Indexing and Slicing#

Indexing and slicing is a crucial component of data science, but is one that we’ve watched students find difficult in the past. Try to think carefully about what is going on here as we go through the examples and exercises, we definitely be using this a lot going forward, and will be using it extensively in MATLAB in TB2 as well!

import numpy as np # we will be using numpy via the abbreviation np
data = np.array([1, 2, 3])

We can visualise the indicing and slicing of an array data as follows:

image.png

To explain what each of these are doing in turn:

data = np.array([1,2,3]) creates the array we will use for illustration

data[0] takes the first element of the array (remember python counts from 0!)

data[1] takes the second element of the array.

data[0:2] takes all values in data between 0 and 2, including the value at point 0 and not including the value at point 2.

data[1:] takes all values in data from point 1 until the end of the array.

data[-2:] Note the negative number here! This indicates that it is the second-from-last value. So it takes all values in data from the point second-from-last until the end.

data or data[:] will return all values in data.

print(data[0])
print(data[1])
print(data[0:2])
print(data[1:])
print(data[-2:])
print(data)
1
2
[1 2]
[2 3]
[2 3]
[1 2 3]

Let’s explore this in more detail, with more examples!

Slicing works as follows:
array[start:stop:step]

example_data = np.array([1, 5, 8, 4, 3, 6, 3, 7, 4, 6, 8, 9])
start = 2
stop = -3
step = 2
print(example_data[start:stop:step])
[8 3 3 4]

This example example_data[start:stop:step] would take every step value in example_data between start and stop.

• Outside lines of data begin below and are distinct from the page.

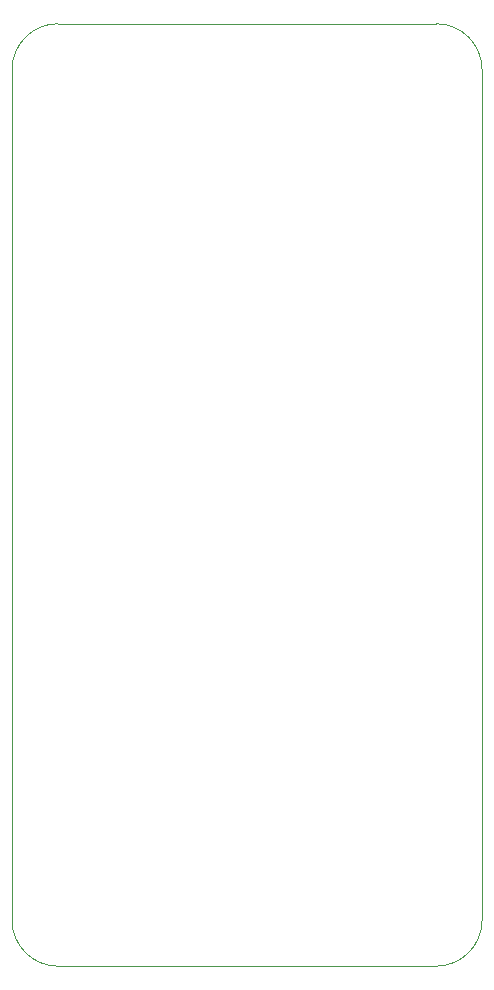
<source format=gko>
%TF.GenerationSoftware,KiCad,Pcbnew,4.0.5-e0-6337~49~ubuntu16.04.1*%
%TF.CreationDate,2017-02-03T12:40:07-08:00*%
%TF.ProjectId,5x10-Arduino-Nano-Breakout,357831302D41726475696E6F2D4E616E,1.0*%
%TF.FileFunction,Profile,NP*%
%FSLAX46Y46*%
G04 Gerber Fmt 4.6, Leading zero omitted, Abs format (unit mm)*
G04 Created by KiCad (PCBNEW 4.0.5-e0-6337~49~ubuntu16.04.1) date Fri Feb  3 12:40:07 2017*
%MOMM*%
%LPD*%
G01*
G04 APERTURE LIST*
%ADD10C,0.350000*%
%ADD11C,0.040640*%
G04 APERTURE END LIST*
D10*
D11*
X101550000Y-142310000D02*
X133550000Y-142310000D01*
X133550000Y-62510000D02*
X101550000Y-62510000D01*
X97650000Y-66410000D02*
X97650000Y-138410000D01*
X97650006Y-138416807D02*
G75*
G03X101550000Y-142310000I3899994J6807D01*
G01*
X101550000Y-62510000D02*
G75*
G03X97650000Y-66410000I0J-3900000D01*
G01*
X137450000Y-138410000D02*
X137450000Y-66410000D01*
X137449994Y-66403193D02*
G75*
G03X133550000Y-62510000I-3899994J-6807D01*
G01*
X133550000Y-142310000D02*
G75*
G03X137450000Y-138410000I0J3900000D01*
G01*
M02*

</source>
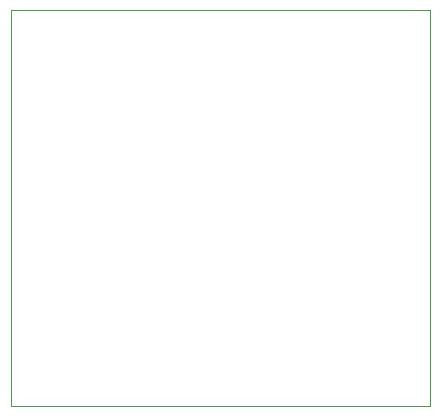
<source format=gbr>
%TF.GenerationSoftware,KiCad,Pcbnew,(5.1.6)-1*%
%TF.CreationDate,2020-08-28T19:49:53-05:00*%
%TF.ProjectId,nrg-control-box,6e72672d-636f-46e7-9472-6f6c2d626f78,rev?*%
%TF.SameCoordinates,Original*%
%TF.FileFunction,Profile,NP*%
%FSLAX46Y46*%
G04 Gerber Fmt 4.6, Leading zero omitted, Abs format (unit mm)*
G04 Created by KiCad (PCBNEW (5.1.6)-1) date 2020-08-28 19:49:53*
%MOMM*%
%LPD*%
G01*
G04 APERTURE LIST*
%TA.AperFunction,Profile*%
%ADD10C,0.050000*%
%TD*%
G04 APERTURE END LIST*
D10*
X125000000Y-91500000D02*
X125000000Y-125000000D01*
X160500000Y-91500000D02*
X125000000Y-91500000D01*
X160500000Y-125000000D02*
X160500000Y-91500000D01*
X125000000Y-125000000D02*
X160500000Y-125000000D01*
M02*

</source>
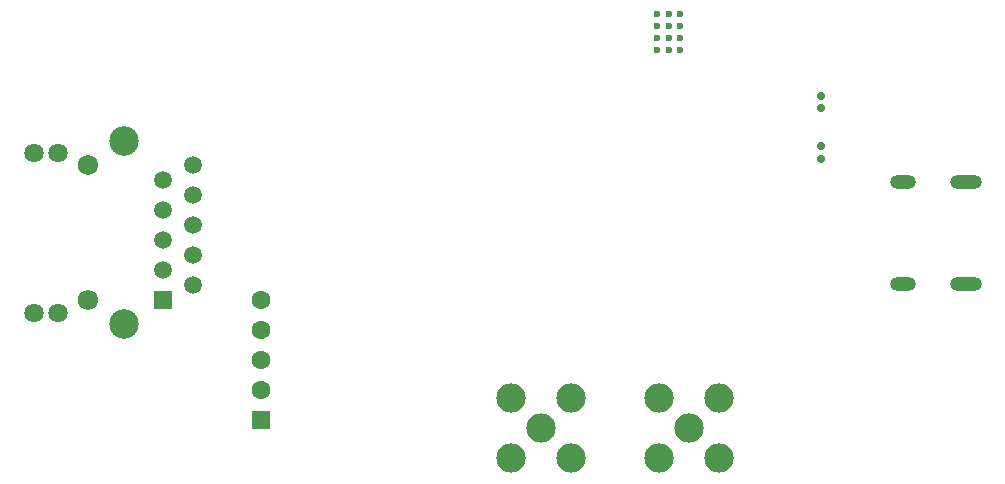
<source format=gbs>
G04*
G04 #@! TF.GenerationSoftware,Altium Limited,Altium Designer,24.4.1 (13)*
G04*
G04 Layer_Color=16711935*
%FSLAX44Y44*%
%MOMM*%
G71*
G04*
G04 #@! TF.SameCoordinates,BB8F2AFE-483E-42EE-87DF-432BFCC133BD*
G04*
G04*
G04 #@! TF.FilePolarity,Negative*
G04*
G01*
G75*
%ADD60C,1.5000*%
%ADD71O,2.7000X1.2000*%
%ADD72O,2.2000X1.2000*%
%ADD73C,2.4850*%
%ADD74C,1.6000*%
%ADD75R,1.6000X1.6000*%
%ADD76C,0.1000*%
%ADD77C,1.7250*%
%ADD78C,2.5000*%
%ADD79C,1.6300*%
%ADD80R,1.5000X1.5000*%
%ADD81C,0.7000*%
%ADD82C,0.6000*%
D60*
X550000Y667200D02*
D03*
X524600Y654500D02*
D03*
X550000Y641800D02*
D03*
X524600Y629100D02*
D03*
X550000Y616400D02*
D03*
X524600Y603700D02*
D03*
X550000Y591000D02*
D03*
X524600Y578300D02*
D03*
X550000Y565600D02*
D03*
D71*
X1204600Y566600D02*
D03*
Y653000D02*
D03*
D72*
X1151100Y566800D02*
D03*
Y653200D02*
D03*
D73*
X870400Y470400D02*
D03*
X819600D02*
D03*
Y419600D02*
D03*
X870400D02*
D03*
X845000Y445000D02*
D03*
X995400Y470400D02*
D03*
X944600D02*
D03*
Y419600D02*
D03*
X995400D02*
D03*
X970000Y445000D02*
D03*
D74*
X608000Y528200D02*
D03*
Y553600D02*
D03*
Y502800D02*
D03*
Y477400D02*
D03*
D75*
Y452000D02*
D03*
D76*
X550000Y435000D02*
D03*
Y785000D02*
D03*
X1050000D02*
D03*
Y435000D02*
D03*
D77*
X461100Y667200D02*
D03*
Y552900D02*
D03*
D78*
X491600Y687550D02*
D03*
Y532550D02*
D03*
D79*
X415400Y542200D02*
D03*
X435700D02*
D03*
X415400Y677900D02*
D03*
X435700D02*
D03*
D80*
X524600Y552900D02*
D03*
D81*
X1082002Y672170D02*
D03*
Y683170D02*
D03*
X1082000Y716000D02*
D03*
X1082002Y725670D02*
D03*
D82*
X953000Y795000D02*
D03*
Y785000D02*
D03*
Y775000D02*
D03*
Y765000D02*
D03*
X963000Y795000D02*
D03*
Y785000D02*
D03*
Y775000D02*
D03*
Y765000D02*
D03*
X943000Y795000D02*
D03*
Y785000D02*
D03*
Y775000D02*
D03*
Y765000D02*
D03*
M02*

</source>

This example example_data[2:-3:2] would take every second (or every other) value in example_data between the third point in the array and the third point from the end (not including the point that is third from the end).

Exercise 3.1A#

Create an array of first 100 positive integers (starting from \(1\)). Then use slicing to halve this array and get the first 50 positive integers. After that print every 3-rd element of the resulting array.

Exercise 3.1B#

Create an array which is [2**0, 2**1, 2**2, 2**3, 2**4, ... 2**10] you can do this by:

  • First create an array of integers between 0 and 10 inclusive (called my_array)

  • Compute 2**my_array

Then slice this array to contain only the 3rd, 4th, 5th, 6th and 7th entries.

Exercise 3.1C#

Create the following list of numbers as a numpy array

[1, 3.4656, 4, 8.23423, 9, 3.3424, 16, 32.5465, 25, 23.435, 36, 34.65567]

and slice the array to take every other value starting from the first (so the first, third, fifth …) values

Filtering arrays via a condition#

If you wish to select certain values of a numpy array that fulfil a certain condition, then numpy is again very useful!

FOr example if we want all values in an array that are bigger than 40:

example_array = np.array([1, 40, 50, 100, 90])
print(example_array[example_array > 40])
[ 50 100  90]

This does not work on regular python lists. Try running the cell below to check this.

example_list = [1, 40, 50, 100, 90]
print(example_list[example_list > 40])
---------------------------------------------------------------------------
TypeError                                 Traceback (most recent call last)
Input In [6], in <module>
      1 example_list = [1, 40, 50, 100, 90]
----> 2 print(example_list[example_list > 40])

TypeError: '>' not supported between instances of 'list' and 'int'

Exercise 3.2#

Please evaluate the cell below.

array_with_some_numbers = np.random.randint(0, 100, size=100)

In the cell below write a condition that prints all the numbers from this array that are greater than 50.

In the cell below write a condition that prints all numbers from array_with_some_numbers that are less than 10.

Creating subsamples of an array#

You can use or and and, with or being | and and being &. This is a common method for creating subsamples of a larger data array for analysis, and potentially very powerful for project work.

print(example_array[(example_array > 40) & (example_array <= 90) ])
[50 90]
print(example_array[(example_array < 40) | (example_array > 90) ])
[  1 100]

Exercise 3.3#

In the cell below please filter the values from the array from Exercise 3.2 so that you create an array of elements which are greater than \(10\) and smaller than \(20\).

The expressions that we insert in the square bracket return an array of True/False statement that matches the position of the array that has been used.

example_array > 40
array([False, False,  True,  True,  True])
(example_array > 40) & (example_array <= 90)
array([False, False,  True, False,  True])
(example_array < 40) | (example_array > 90)
array([ True, False, False,  True, False])